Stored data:
○ ○ ○ ○

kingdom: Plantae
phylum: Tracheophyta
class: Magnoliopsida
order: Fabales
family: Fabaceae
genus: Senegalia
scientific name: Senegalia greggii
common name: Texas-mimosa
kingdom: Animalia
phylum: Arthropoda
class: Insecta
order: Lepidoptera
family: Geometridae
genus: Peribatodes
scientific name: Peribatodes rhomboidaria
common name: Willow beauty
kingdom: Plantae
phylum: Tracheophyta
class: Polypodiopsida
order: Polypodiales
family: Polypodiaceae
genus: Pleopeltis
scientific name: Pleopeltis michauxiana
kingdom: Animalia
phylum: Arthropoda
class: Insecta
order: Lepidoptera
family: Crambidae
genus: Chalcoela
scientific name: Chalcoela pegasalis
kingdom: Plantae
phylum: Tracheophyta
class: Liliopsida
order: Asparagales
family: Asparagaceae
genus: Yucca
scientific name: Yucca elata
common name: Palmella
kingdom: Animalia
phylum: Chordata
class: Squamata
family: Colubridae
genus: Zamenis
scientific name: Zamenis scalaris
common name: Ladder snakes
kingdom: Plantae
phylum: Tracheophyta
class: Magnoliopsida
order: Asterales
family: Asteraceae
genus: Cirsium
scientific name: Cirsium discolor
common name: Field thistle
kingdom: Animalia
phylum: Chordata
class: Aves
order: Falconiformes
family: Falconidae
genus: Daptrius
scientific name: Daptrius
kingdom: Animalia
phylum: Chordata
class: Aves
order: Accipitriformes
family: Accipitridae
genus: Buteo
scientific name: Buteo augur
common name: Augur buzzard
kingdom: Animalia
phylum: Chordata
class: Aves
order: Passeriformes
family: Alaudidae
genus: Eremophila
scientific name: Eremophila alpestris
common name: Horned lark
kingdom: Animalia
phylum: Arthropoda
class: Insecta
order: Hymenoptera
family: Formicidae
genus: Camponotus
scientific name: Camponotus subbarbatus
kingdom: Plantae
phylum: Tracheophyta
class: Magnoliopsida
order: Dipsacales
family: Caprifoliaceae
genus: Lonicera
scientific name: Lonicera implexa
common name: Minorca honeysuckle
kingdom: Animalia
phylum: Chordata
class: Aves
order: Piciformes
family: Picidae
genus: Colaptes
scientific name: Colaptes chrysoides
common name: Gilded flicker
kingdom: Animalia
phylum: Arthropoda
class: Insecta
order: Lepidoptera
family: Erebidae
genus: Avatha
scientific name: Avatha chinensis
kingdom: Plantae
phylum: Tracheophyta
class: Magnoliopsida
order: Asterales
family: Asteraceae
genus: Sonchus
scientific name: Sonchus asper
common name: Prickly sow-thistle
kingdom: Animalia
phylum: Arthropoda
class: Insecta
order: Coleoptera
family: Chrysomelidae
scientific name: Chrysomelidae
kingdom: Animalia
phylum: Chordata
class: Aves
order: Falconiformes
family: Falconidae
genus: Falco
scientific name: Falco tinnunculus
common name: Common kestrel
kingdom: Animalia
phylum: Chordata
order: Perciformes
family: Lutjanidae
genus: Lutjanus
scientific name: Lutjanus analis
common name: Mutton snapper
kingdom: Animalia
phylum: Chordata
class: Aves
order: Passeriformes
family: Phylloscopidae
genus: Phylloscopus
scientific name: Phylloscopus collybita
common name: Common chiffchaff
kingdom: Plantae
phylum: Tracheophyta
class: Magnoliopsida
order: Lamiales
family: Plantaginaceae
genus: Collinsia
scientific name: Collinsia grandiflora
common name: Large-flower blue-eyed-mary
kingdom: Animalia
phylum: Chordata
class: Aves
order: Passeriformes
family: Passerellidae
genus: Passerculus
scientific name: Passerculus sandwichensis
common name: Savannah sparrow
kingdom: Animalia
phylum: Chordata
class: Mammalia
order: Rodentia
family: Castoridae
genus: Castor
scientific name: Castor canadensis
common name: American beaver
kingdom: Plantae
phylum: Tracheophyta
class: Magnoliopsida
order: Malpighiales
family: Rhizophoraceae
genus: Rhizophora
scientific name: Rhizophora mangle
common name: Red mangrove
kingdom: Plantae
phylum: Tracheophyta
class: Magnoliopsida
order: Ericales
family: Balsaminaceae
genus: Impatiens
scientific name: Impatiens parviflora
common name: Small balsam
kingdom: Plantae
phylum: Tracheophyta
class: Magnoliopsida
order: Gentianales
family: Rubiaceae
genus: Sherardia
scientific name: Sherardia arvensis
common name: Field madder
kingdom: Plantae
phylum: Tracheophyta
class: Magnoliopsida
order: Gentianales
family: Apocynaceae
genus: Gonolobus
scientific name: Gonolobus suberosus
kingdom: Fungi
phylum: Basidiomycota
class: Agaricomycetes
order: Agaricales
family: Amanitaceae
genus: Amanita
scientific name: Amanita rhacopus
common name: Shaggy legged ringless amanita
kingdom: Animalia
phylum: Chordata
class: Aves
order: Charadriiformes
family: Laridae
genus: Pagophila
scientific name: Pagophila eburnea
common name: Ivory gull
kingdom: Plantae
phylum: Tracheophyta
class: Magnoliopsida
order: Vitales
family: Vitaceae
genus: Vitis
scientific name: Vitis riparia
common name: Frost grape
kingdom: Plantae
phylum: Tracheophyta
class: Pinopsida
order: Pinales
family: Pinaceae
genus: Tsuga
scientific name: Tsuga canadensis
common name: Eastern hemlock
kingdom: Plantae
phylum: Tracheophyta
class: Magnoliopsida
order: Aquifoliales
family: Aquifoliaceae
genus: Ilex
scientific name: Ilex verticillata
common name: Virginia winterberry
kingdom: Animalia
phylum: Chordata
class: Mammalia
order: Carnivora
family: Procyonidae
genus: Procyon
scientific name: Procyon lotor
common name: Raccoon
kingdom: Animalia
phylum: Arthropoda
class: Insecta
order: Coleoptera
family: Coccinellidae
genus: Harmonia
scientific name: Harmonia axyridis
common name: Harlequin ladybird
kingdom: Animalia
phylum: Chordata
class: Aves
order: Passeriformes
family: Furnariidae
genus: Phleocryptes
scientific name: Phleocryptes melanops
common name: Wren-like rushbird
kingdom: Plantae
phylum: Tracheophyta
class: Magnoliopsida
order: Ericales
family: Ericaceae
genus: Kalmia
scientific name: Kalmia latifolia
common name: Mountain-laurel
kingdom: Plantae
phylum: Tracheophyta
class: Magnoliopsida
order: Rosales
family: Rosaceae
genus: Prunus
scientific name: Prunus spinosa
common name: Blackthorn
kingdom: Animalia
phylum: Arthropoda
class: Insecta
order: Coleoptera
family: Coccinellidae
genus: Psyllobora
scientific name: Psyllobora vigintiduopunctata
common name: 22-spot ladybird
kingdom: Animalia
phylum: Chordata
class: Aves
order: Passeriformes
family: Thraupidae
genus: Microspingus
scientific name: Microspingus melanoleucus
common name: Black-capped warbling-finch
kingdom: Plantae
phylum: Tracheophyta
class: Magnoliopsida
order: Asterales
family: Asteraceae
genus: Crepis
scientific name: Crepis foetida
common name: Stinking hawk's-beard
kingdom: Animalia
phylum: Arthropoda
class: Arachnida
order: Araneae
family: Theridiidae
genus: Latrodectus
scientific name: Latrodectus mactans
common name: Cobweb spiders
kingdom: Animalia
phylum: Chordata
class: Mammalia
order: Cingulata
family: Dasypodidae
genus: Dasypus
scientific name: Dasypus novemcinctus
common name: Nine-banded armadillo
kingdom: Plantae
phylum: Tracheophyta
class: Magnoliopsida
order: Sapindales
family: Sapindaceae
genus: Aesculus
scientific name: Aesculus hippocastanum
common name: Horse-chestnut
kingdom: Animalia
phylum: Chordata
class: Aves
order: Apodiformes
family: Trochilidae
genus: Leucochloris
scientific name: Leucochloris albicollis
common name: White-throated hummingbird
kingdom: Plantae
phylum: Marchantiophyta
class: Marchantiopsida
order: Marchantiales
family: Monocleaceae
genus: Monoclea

○ ○ ○ ○

THE PROBLEM —
Recast the material as a Markdown table with the columns Row and Line, starting at the line containing "family: Plantaginaceae" and ending at the line containing "genus: Pagophila", both included. Number each row and leave out any blank lines.

EXERCISE RESULT —
| Row | Line |
|---|---|
| 1 | family: Plantaginaceae |
| 2 | genus: Collinsia |
| 3 | scientific name: Collinsia grandiflora |
| 4 | common name: Large-flower blue-eyed-mary |
| 5 | kingdom: Animalia |
| 6 | phylum: Chordata |
| 7 | class: Aves |
| 8 | order: Passeriformes |
| 9 | family: Passerellidae |
| 10 | genus: Passerculus |
| 11 | scientific name: Passerculus sandwichensis |
| 12 | common name: Savannah sparrow |
| 13 | kingdom: Animalia |
| 14 | phylum: Chordata |
| 15 | class: Mammalia |
| 16 | order: Rodentia |
| 17 | family: Castoridae |
| 18 | genus: Castor |
| 19 | scientific name: Castor canadensis |
| 20 | common name: American beaver |
| 21 | kingdom: Plantae |
| 22 | phylum: Tracheophyta |
| 23 | class: Magnoliopsida |
| 24 | order: Malpighiales |
| 25 | family: Rhizophoraceae |
| 26 | genus: Rhizophora |
| 27 | scientific name: Rhizophora mangle |
| 28 | common name: Red mangrove |
| 29 | kingdom: Plantae |
| 30 | phylum: Tracheophyta |
| 31 | class: Magnoliopsida |
| 32 | order: Ericales |
| 33 | family: Balsaminaceae |
| 34 | genus: Impatiens |
| 35 | scientific name: Impatiens parviflora |
| 36 | common name: Small balsam |
| 37 | kingdom: Plantae |
| 38 | phylum: Tracheophyta |
| 39 | class: Magnoliopsida |
| 40 | order: Gentianales |
| 41 | family: Rubiaceae |
| 42 | genus: Sherardia |
| 43 | scientific name: Sherardia arvensis |
| 44 | common name: Field madder |
| 45 | kingdom: Plantae |
| 46 | phylum: Tracheophyta |
| 47 | class: Magnoliopsida |
| 48 | order: Gentianales |
| 49 | family: Apocynaceae |
| 50 | genus: Gonolobus |
| 51 | scientific name: Gonolobus suberosus |
| 52 | kingdom: Fungi |
| 53 | phylum: Basidiomycota |
| 54 | class: Agaricomycetes |
| 55 | order: Agaricales |
| 56 | family: Amanitaceae |
| 57 | genus: Amanita |
| 58 | scientific name: Amanita rhacopus |
| 59 | common name: Shaggy legged ringless amanita |
| 60 | kingdom: Animalia |
| 61 | phylum: Chordata |
| 62 | class: Aves |
| 63 | order: Charadriiformes |
| 64 | family: Laridae |
| 65 | genus: Pagophila |